Is there anything to be said, given the plight imposed upon those who suffer from neighborhood disarray, on behalf of gentrification?

Yes, there is.  For one thing, the newcomers have not violated any laws.  No one has a right to live in any given locale unless he owns part of it or has permission to do so from the owner.  Every action on the part of the gentrifier is part and parcel of the free enterprise system, the one that has immeasurably enriched us all.  This is an aspect of competition, pure and simple.  Do not the well-to-do have the right to offer owners, landlords, money for goods and services they desire?  This is a matter of plain old justice (not the "social" variety, which always militates against the affluent, even if they honestly earned every penny in their possession).

If we pass a law against gentrification, we preclude people bidding against each other exactly as they please.  If the rich have come by their assets dishonestly, this should be treated at the source of their criminal behavior.  It shouldn't prompt us to then stop everyone else from "bartering and trucking" in real estate.

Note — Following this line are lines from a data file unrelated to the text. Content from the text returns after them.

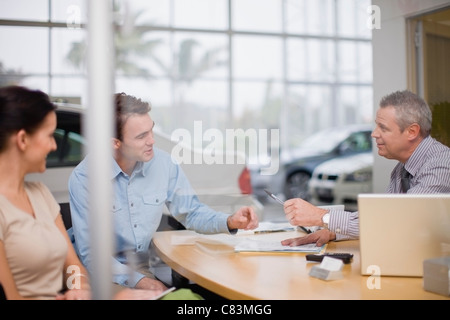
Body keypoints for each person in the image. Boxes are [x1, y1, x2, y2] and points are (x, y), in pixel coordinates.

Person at [68, 92, 259, 293]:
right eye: (141, 136)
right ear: (115, 142)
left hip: (138, 268)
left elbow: (191, 212)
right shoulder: (84, 178)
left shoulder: (164, 164)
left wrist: (230, 221)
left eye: (151, 131)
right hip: (92, 272)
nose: (152, 141)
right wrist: (142, 282)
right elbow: (91, 253)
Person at [0, 85, 165, 300]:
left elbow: (73, 266)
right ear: (22, 140)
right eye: (50, 136)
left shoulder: (39, 194)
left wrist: (78, 288)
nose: (54, 146)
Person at [281, 90, 450, 247]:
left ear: (412, 132)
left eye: (383, 128)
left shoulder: (441, 165)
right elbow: (383, 217)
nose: (374, 134)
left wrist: (322, 216)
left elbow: (399, 219)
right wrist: (333, 232)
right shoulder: (402, 168)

Then there is the fact that there is nothing special about housing.  This sort of thing occurs throughout the entire warp and woof of the economy.  You don't see too many of the impoverished driving around in Rolls-Royces, even though they would presumably enjoy doing so.  Why not?  Prosperous folk have "gentrified" the poor out of luxury automobiles by bidding more for them than the latter can afford.  It is the same with caviar, jewelry, fine wines, and all other cuts "high off the hog."  If we want to prevent the rich from outbidding the poor for domiciles, and want to be logically consistent, we should follow through in all these other cases as well.  But we then reduce the incentive to prosper and ruin the overall economy.

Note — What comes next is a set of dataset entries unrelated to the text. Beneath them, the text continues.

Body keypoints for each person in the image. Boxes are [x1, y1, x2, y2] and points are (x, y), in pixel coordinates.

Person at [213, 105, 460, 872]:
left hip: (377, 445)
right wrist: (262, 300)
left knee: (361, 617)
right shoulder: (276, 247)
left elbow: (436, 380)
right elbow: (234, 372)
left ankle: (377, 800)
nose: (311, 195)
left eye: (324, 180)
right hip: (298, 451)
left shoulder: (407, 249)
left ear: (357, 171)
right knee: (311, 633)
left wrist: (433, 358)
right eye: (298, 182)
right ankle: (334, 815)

Under which conditions will the people at the bottom of the income distribution suffer more: from a system that encourages everyone to strive to be rich (given that the only way to succeed in this is by providing others with desired goods and services) and allowing them to spend their earnings exactly as they wish?  Or from one that disallows this?  The answer is obvious.  Paradoxically, the "least, last, and lost" of us will prosper far more under a system of freedom than the reverse.  People "vote with their feet" in this direction.  Immigration patterns are invariably out of countries with less economic freedom and into those with more.